DATASET EXTRACT Block Start
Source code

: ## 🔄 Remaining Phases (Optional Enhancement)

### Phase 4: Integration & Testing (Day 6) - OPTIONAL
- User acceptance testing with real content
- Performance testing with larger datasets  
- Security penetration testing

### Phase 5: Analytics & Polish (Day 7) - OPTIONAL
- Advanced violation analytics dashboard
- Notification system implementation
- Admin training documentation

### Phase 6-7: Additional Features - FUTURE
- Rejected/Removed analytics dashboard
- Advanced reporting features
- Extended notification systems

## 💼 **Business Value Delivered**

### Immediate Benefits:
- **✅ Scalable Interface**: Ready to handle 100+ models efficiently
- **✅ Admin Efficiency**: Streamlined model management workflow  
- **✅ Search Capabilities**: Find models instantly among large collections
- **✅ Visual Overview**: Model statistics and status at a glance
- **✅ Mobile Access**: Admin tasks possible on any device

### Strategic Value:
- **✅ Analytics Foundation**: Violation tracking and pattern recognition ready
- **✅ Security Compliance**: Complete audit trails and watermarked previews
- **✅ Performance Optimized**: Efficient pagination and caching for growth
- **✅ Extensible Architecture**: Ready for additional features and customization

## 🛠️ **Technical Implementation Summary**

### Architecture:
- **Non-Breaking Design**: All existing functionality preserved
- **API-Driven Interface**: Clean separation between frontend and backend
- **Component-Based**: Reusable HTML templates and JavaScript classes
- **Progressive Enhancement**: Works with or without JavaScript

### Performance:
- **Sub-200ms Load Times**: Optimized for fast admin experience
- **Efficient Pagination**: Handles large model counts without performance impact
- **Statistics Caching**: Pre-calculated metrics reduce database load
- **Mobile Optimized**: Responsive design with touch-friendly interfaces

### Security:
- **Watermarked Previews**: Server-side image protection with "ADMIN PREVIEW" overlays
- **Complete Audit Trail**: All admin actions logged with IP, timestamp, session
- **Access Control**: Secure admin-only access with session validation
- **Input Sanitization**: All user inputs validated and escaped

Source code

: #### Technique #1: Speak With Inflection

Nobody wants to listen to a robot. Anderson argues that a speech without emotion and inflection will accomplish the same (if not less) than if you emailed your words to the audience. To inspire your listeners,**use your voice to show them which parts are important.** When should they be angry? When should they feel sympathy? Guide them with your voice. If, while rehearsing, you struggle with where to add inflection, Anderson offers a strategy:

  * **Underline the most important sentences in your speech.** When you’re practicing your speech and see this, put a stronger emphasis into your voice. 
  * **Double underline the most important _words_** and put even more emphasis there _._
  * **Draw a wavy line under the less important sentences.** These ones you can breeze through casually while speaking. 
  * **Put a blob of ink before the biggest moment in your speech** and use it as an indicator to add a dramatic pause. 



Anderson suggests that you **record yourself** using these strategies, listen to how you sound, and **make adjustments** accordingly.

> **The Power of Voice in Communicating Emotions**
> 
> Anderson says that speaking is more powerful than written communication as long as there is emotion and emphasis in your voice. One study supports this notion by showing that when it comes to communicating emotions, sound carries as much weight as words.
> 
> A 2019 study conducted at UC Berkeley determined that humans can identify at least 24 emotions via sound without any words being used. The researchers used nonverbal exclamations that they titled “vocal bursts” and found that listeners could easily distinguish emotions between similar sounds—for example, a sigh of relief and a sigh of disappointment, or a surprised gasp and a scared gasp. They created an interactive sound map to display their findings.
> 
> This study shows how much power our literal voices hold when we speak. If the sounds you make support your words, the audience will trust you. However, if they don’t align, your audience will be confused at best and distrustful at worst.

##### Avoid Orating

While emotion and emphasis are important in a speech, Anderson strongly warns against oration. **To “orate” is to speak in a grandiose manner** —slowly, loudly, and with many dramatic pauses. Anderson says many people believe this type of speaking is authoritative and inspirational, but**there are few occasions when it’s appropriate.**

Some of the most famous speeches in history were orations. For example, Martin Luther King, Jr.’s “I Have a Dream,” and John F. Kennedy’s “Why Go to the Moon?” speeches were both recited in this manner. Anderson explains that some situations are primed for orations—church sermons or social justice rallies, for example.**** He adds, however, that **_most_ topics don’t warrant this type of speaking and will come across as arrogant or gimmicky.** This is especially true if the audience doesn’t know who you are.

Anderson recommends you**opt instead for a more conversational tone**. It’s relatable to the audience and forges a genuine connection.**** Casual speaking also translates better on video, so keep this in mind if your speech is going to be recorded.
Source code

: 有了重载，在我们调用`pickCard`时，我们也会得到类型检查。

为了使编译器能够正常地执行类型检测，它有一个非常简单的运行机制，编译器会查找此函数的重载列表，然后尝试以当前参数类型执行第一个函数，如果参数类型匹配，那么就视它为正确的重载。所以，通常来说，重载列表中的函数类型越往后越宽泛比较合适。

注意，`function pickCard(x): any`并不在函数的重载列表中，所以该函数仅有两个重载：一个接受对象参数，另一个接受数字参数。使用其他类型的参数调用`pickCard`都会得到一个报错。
DATASET EXTRACT Block End
## TASK TO CARRY OUT
Which lines of the data above contain "Optimized"? Copy each one.

## REPLY TO THE EXERCISE
- **✅ Performance Optimized**: Efficient pagination and caching for growth
- **Sub-200ms Load Times**: Optimized for fast admin experience
- **Mobile Optimized**: Responsive design with touch-friendly interfaces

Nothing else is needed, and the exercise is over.